2020年から約3年間もの間、新型コロナウィルス感染拡大防止として不要不急の外出や社会参加が制限された時期がありました。この時に特に課題として浮かび上がってきたのが、いわゆる「コロナフレイル」ともいえる健康二次被害です。高齢者が外出を控えて自宅に引きこもることで、筋力や活力の減少や認知症のリスクが高まるということが分かってきました。高齢者の健康にとって「外出」が重要な要素であるということを踏まえ、外出の課題に向き合い、安全な外出方法を検討することで、利用者の生活の質(QOL)を向上できるよう支援していくことが求められています。今回は、高齢者にとっての外出の課題とケアマネジャーとして支援する必要性を振り返りながら、高齢者の外出促進に貢献するトヨタの「いつでもウェルキャブ」についてご紹介します。
高齢者にとっての外出の重要性と課題
健康寿命の延伸をもたらす外出の重要性
皆さんがご存知の通り、日本は他の先進国と比較しても急速な勢いで高齢化が進み、高齢化率29%(2020年時点)は、G7の中でもトップです。この傾向は今後もさらに加速し、2050年には10人のうち4人が高齢者になり、現役世代の負担が増加することが予想されています。
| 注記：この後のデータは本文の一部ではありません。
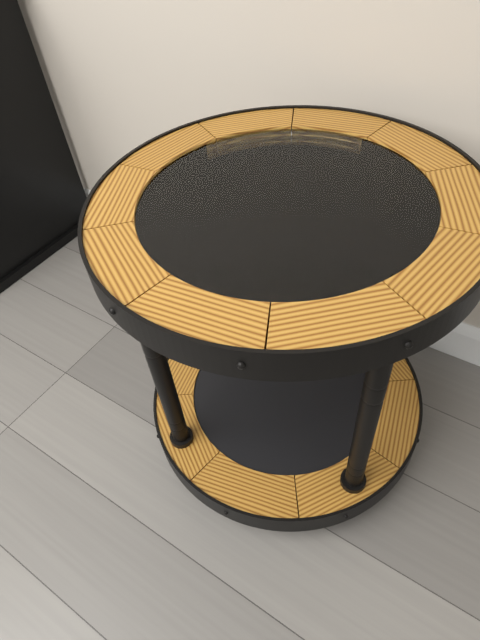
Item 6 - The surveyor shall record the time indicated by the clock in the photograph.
5:27
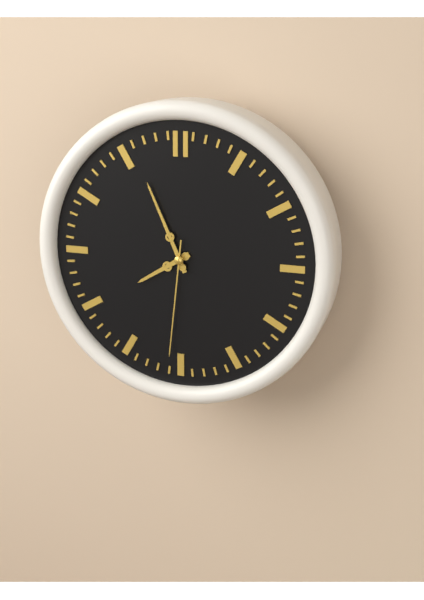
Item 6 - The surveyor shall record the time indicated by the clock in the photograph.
7:56:31
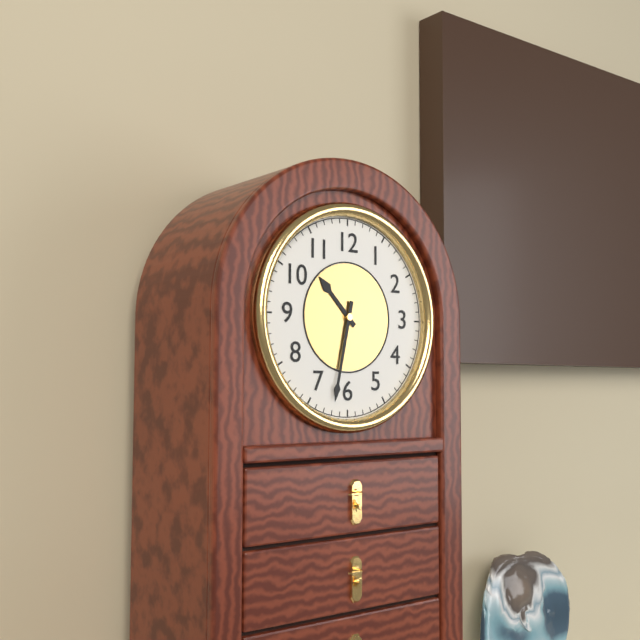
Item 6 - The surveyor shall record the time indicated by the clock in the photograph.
10:32
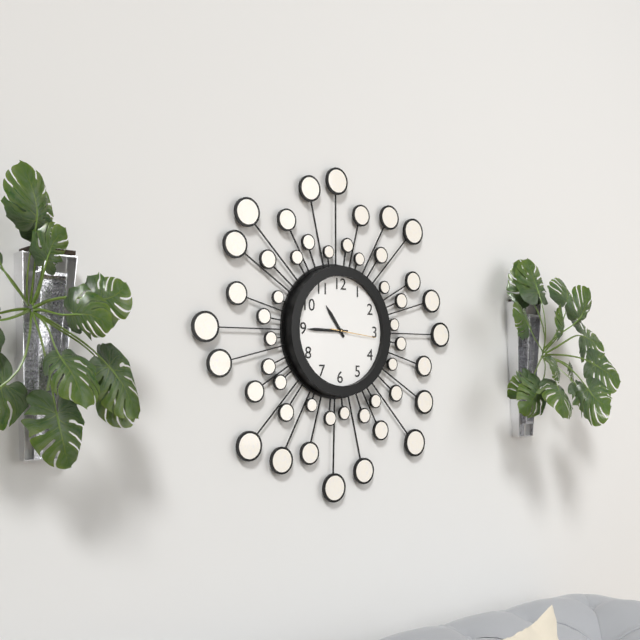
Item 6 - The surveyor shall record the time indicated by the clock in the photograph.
10:45
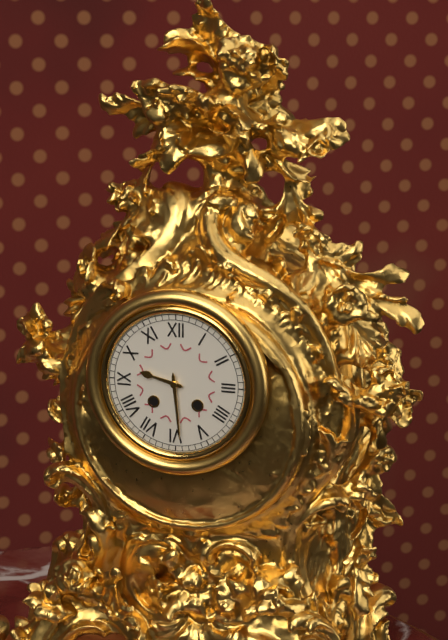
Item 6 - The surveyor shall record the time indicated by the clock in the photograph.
9:29
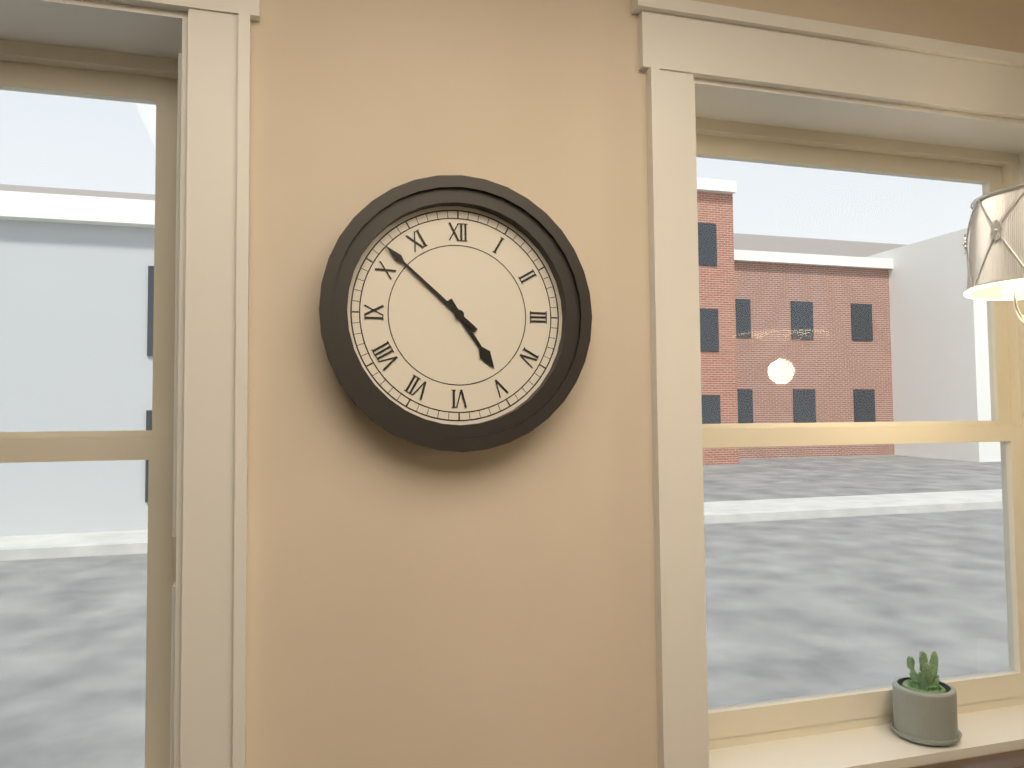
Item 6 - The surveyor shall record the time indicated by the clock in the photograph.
4:52
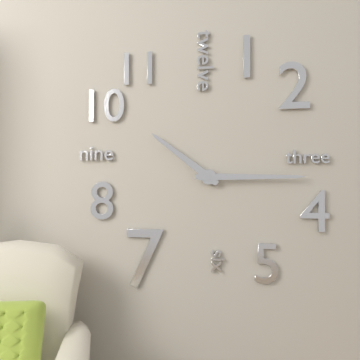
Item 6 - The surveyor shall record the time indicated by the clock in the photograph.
10:15
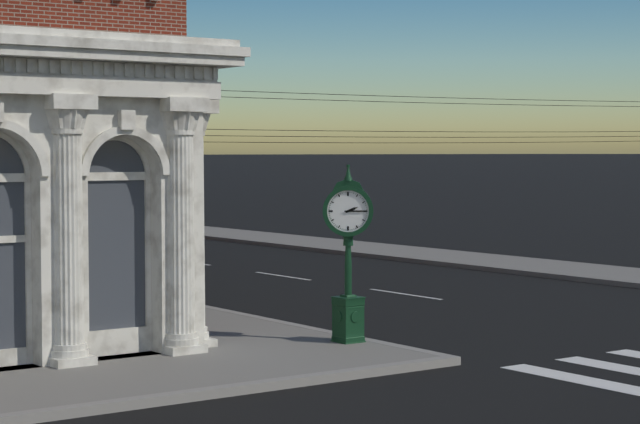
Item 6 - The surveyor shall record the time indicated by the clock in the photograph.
2:15
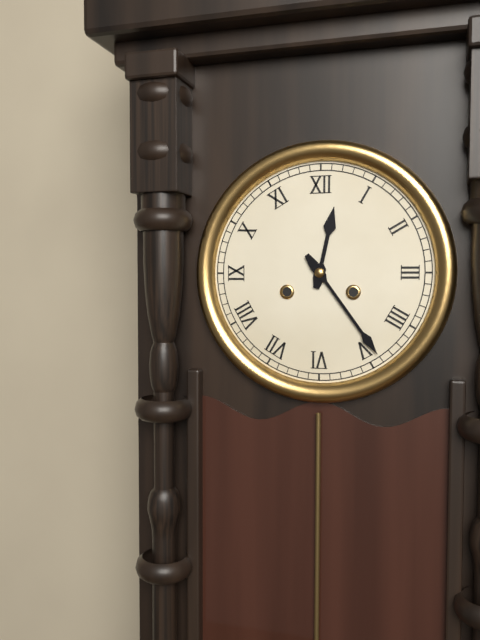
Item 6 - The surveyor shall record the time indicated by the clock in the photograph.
12:24
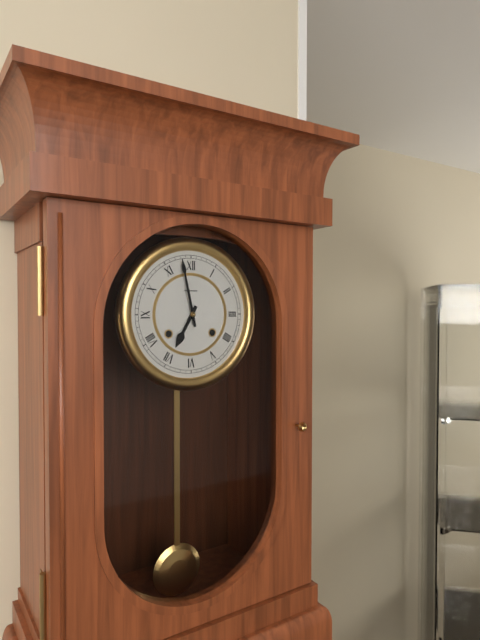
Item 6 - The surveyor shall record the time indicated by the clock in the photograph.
6:58
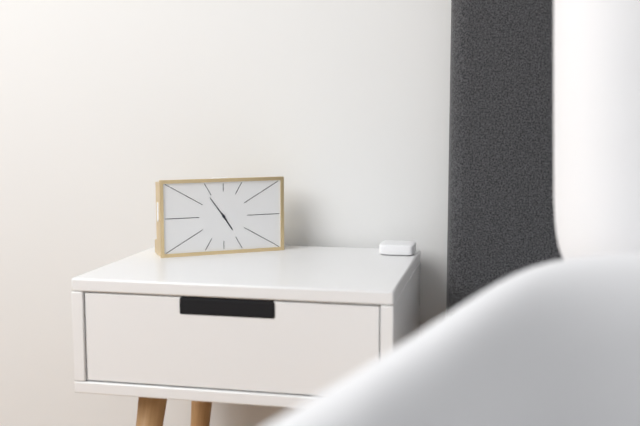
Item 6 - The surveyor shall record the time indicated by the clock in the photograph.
4:54
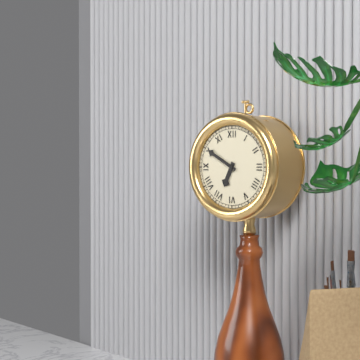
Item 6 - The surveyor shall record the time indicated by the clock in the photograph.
6:50
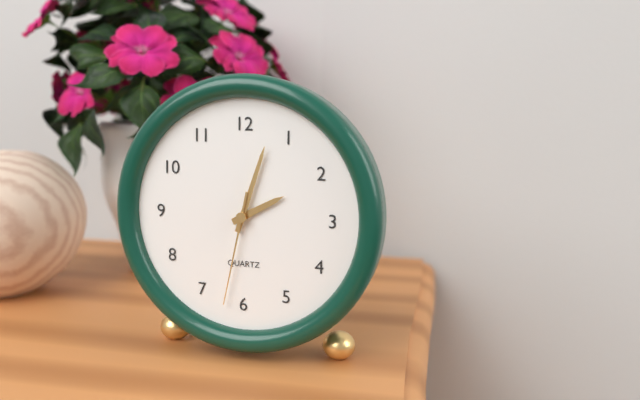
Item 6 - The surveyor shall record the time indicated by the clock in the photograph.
2:03:32
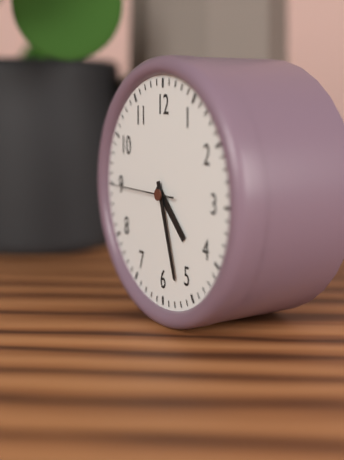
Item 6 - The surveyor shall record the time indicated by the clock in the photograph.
4:27:45
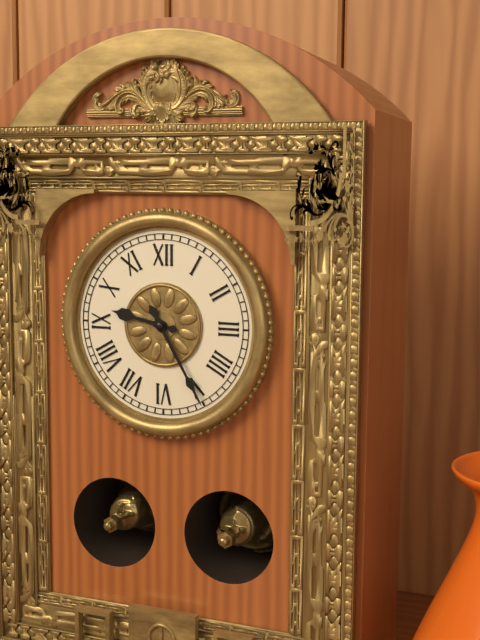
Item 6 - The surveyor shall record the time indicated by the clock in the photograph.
9:25
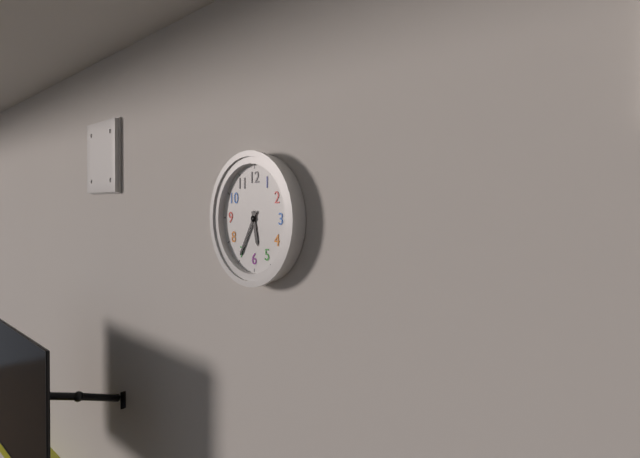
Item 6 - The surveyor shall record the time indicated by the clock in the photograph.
5:35
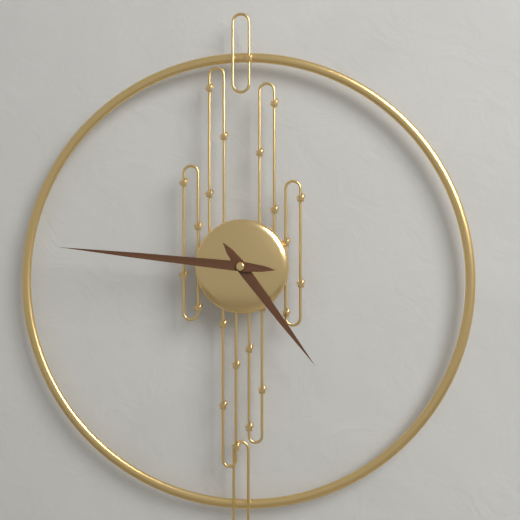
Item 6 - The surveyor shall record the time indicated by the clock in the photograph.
4:46
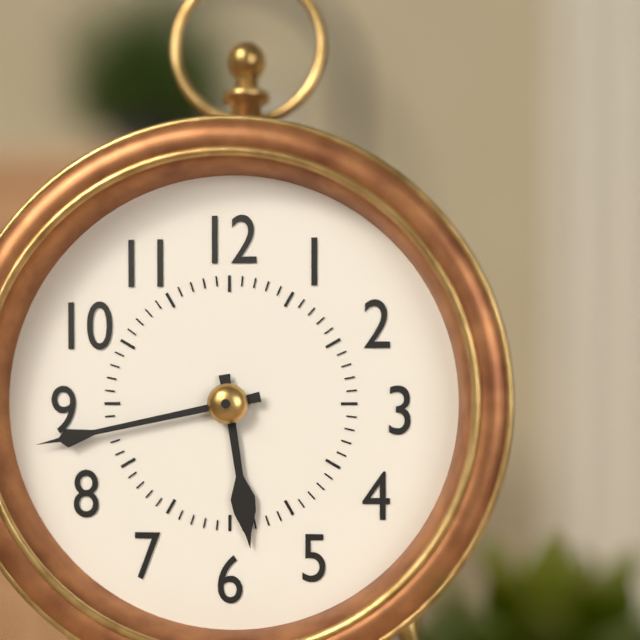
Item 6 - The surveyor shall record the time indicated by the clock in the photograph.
5:43
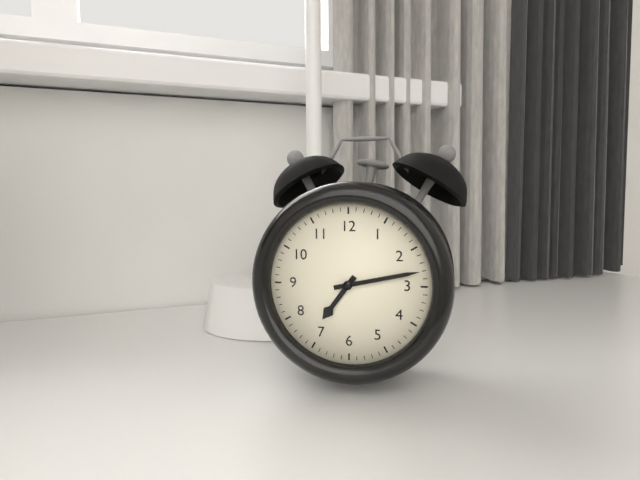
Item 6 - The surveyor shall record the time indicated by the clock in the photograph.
7:13
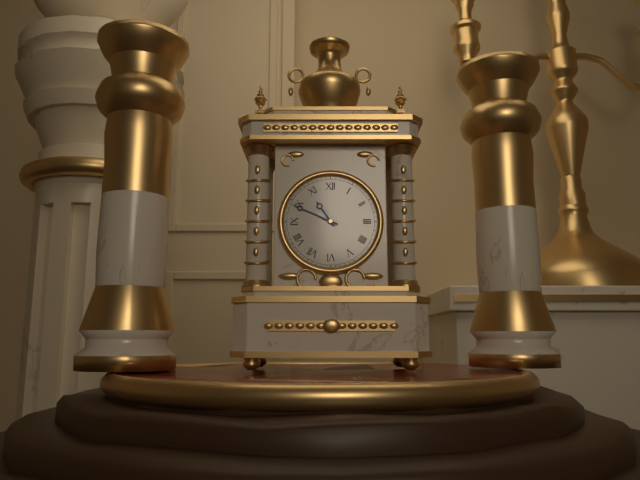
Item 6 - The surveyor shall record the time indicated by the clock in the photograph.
10:49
総務省「ICT超高齢者社会高層会議報告書」(国際連合“World Population Prospects: The 2012 Revision”より)
参照元「トヨタ自動車 提供資料」
超高齢者社会における現役世代の負担増加の一例として、介護保険にかかる費用を見てみましょう。介護保険が始まった2000年には、介護保険の総費用は3.6兆円でしたが、2025年には15兆円を超え、当初の4倍にまで拡大する見込みです。
財務省 財政制度等審議会 提出資料 ‘21/4/15より 参照元「トヨタ自動車 提供資料」

厚生労働省 令和元年度 介護給付費等実態統計の状況(令和元年5月審査分)より
参照元「トヨタ自動車 提供資料」
こちらの円グラフは介護給付金の内訳です。特別養護老人ホームや老人保健施設といった介護保険施設への入所にかかる費用は、1人当たり平均約30万円/月となり、全体の約1/3を占めています。今後も拡大していく介護保険総費用に対して、制度の安定性・持続可能性の確保のために、施設介護から在宅介護へと国の介護政策もシフトしています。
平均寿命は男女ともに伸び続けており、高齢者一人に対する支え手となる現役世代の人数が減少していくことが推定されています。このような超高齢者社会において、現役世代の負担を軽減するためには「平均寿命に対する健康寿命」がますます大切となっていきます。現在、健康寿命と平均寿命の差は、男性で8.73年、女性で12.06年となっており、健康寿命を延ばすことで、心身ともに自立した生活を送ることができ介護期間の短縮が期待できます。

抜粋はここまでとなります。